Millions of people in Somalia are at risk of famine, with young children the most vulnerable to the worsening drought in the troubled Horn of Africa nation, UN agencies warned on Tuesday.
"Somalia is facing famine conditions as a perfect storm of poor rain, skyrocketing food prices and huge funding shortfalls leaves almost 40 percent of Somalis on the brink," the agencies said in a statement.
Many parts of Somalia are being ravaged by drought that has also taken hold in other countries in the region including Ethiopia and Kenya, but the UN agencies warned of a major funding shortfall to address the crisis and avoid a repeat of the 2011 famine, AFP reported.
"We are literally about to start taking food from the hungry to feed the starving," the UN World Food Program's Somalia representative El-Khidir Daloum said in a statement, describing the country as "on the cusp of a humanitarian catastrophe".
Six million Somalis or 40 percent of the population are now facing extreme levels of food insecurity, according to a new report by the Integrated Food Security Phase Classification, almost a two-fold increase since the beginning of the year, the agencies said.
The joint statement by the WFP, the UN's Food and Agriculture Organization (FAO), the humanitarian agency OCHA and the United Nations Children's Fund said "pockets of famine conditions" were likely in six areas of Somalia.
They said children under the age of five were the most vulnerable, with access to food and milk scarce because of rising commodity prices and livestock issues.
About 1.4 million children face acute malnutrition through the end of the year, with around one quarter facing severe acute malnutriton, the statement said.

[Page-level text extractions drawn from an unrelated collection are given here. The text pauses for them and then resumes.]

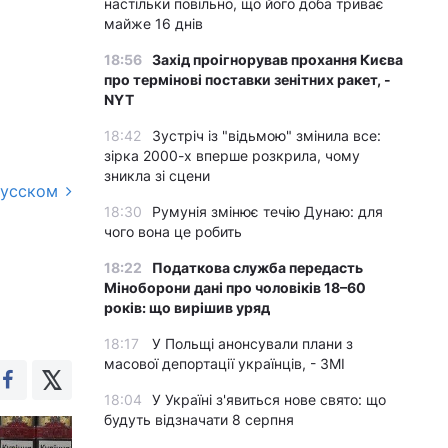
настільки повільно, що його доба триває
майже 16 днів
18:56
Захід проігнорував прохання Києва
про термінові поставки зенітних ракет, -
NYT
18:42
Зустріч із "відьмою" змінила все:
зірка 2000-х вперше розкрила, чому
зникла зі сцени
русском
18:30
Румунія змінює течію Дунаю: для
чого вона це робить
18:22
Податкова служба передасть
Міноборони дані про чоловіків 18–60
років: що вирішив уряд
18:17
У Польщі анонсували плани з
масової депортації українців, - ЗМІ
18:04
У Україні з'явиться нове свято: що
будуть відзначати 8 серпня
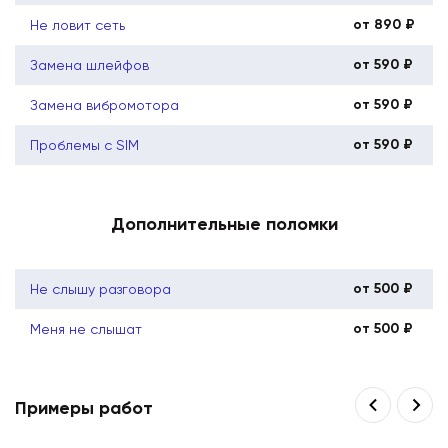
от 890 ₽
Не ловит сеть
от 590 ₽
Замена шлейфов
от 590 ₽
Замена вибромотора
от 590 ₽
Проблемы с SIM
Дополнительные поломки
от 500 ₽
Не слышу разговора
от 500 ₽
Меня не слышат
Примеры работ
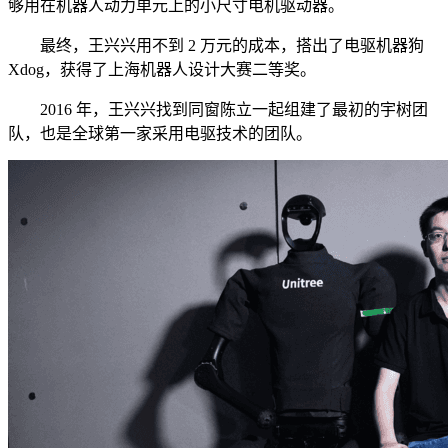
够用在机器人动力单元上的小尺寸电机驱动器。
最终，王兴兴用不到 2 万元的成本，搭出了电驱机器狗
Xdog，获得了上海机器人设计大赛二等奖。
2016 年，王兴兴找到同窗陈立一起组建了最初的宇树团
队，也是全球第一家采用电驱技术的团队。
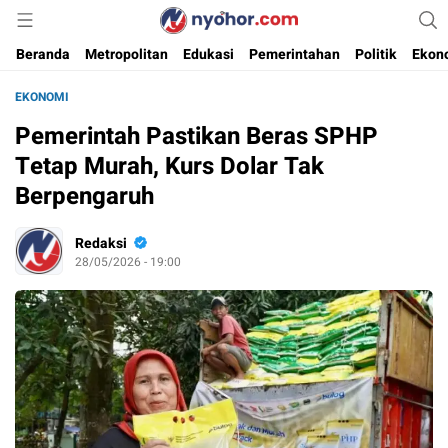
Media Informasi Ternyohor
Nyohor.com
Beranda
Metropolitan
Edukasi
Pemerintahan
Politik
Ekon
EKONOMI
Pemerintah Pastikan Beras SPHP
Tetap Murah, Kurs Dolar Tak
Berpengaruh
Redaksi
28/05/2026 - 19:00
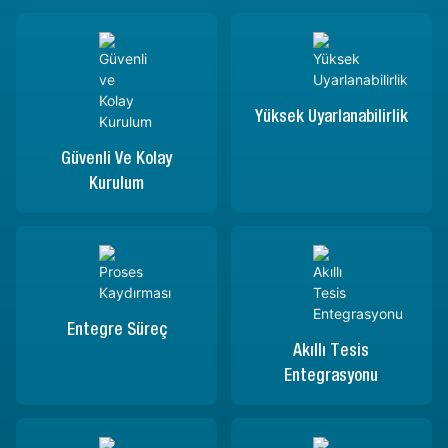
Yüksek Uyarlanabilirlik
Güvenli Ve Kolay
Kurulum
Entegre Süreç
Akıllı Tesis
Entegrasyonu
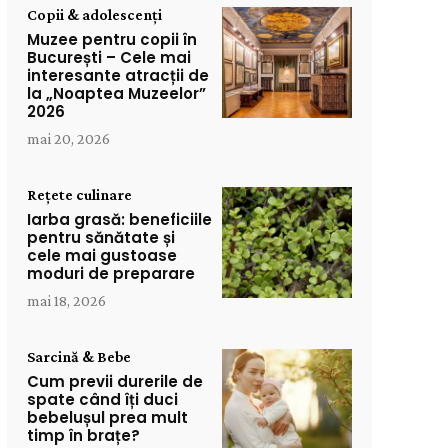
Copii & adolescenți
Muzee pentru copii în
București – Cele mai
interesante atracții de
la „Noaptea Muzeelor”
2026
mai 20, 2026
Rețete culinare
Iarba grasă: beneficiile
pentru sănătate și
cele mai gustoase
moduri de preparare
mai 18, 2026
Sarcină & Bebe
Cum previi durerile de
spate când îți duci
bebelușul prea mult
timp în brațe?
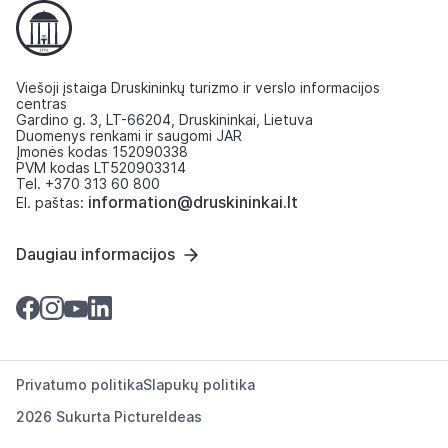
Viešoji įstaiga Druskininkų turizmo ir verslo informacijos
centras
Gardino g. 3, LT-66204, Druskininkai, Lietuva
Duomenys renkami ir saugomi JAR
Įmonės kodas 152090338
PVM kodas LT520903314
Tel. +370 313 60 800
information@druskininkai.lt
El. paštas:
Daugiau informacijos
Privatumo politika
Slapukų politika
2026 Sukurta
PictureIdeas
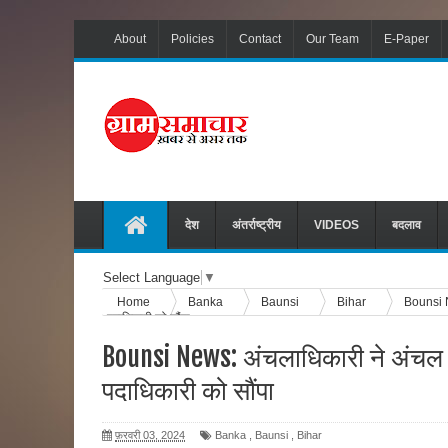
About
Policies
Contact
Our Team
E-Paper
देश
अंतर्राष्ट्रीय
VIDEOS
बदलाव
Select Language
▼
Home
Banka
Baunsi
Bihar
Bounsi N
पदाधिकारी को सौंपा
Bounsi News: अंचलाधिकारी ने अंचल
पदाधिकारी को सौंपा
फ़रवरी 03, 2024
Banka
,
Baunsi
,
Bihar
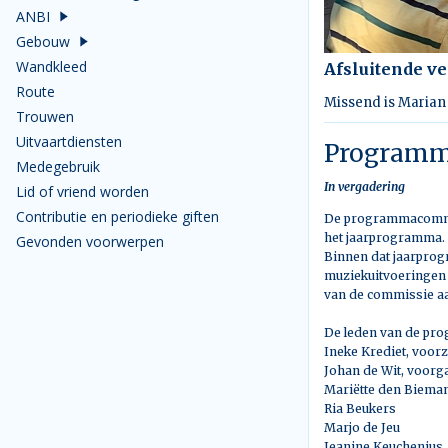
ANBI
Gebouw
Wandkleed
Afsluitende v
Route
Missend is Marian 
Trouwen
Uitvaartdiensten
Programm
Medegebruik
In vergadering
Lid of vriend worden
Contributie en periodieke giften
De programmacommis
het jaarprogramma.
Gevonden voorwerpen
Binnen dat jaarprog
muziekuitvoeringen 
van de commissie aa
De leden van de pr
Ineke Krediet, voorz
Johan de Wit, voorg
Mariëtte den Biema
Ria Beukers
Marjo de Jeu
Jeanine Keuchenius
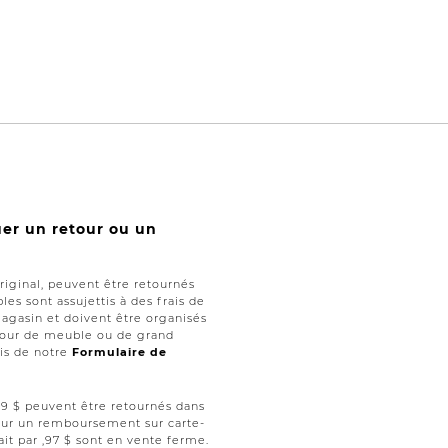
uer un retour ou un
iginal, peuvent être retournés
les sont assujettis à des frais de
magasin et doivent être organisés
retour de meuble ou de grand
ais de notre
Formulaire de
 ,99 $ peuvent être retournés dans
 pour un remboursement sur carte-
ait par ,97 $ sont en vente ferme.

Together, humanitarian agencies had been able to supply aid to almost two million people but the UN warned of a "critical gap" in donor funding, with a 2022 plan seeking $1.5 billion reaching only 4.4 percent of the target.
In the 2011 famine, 260,000 people -- half of them children under the age of six -- died of hunger or hunger-related disorders.
Natural disasters -- not conflict -- have in recent years been the main drivers of displacement in Somalia, a war-torn nation that ranks among the world's most vulnerable to climate change.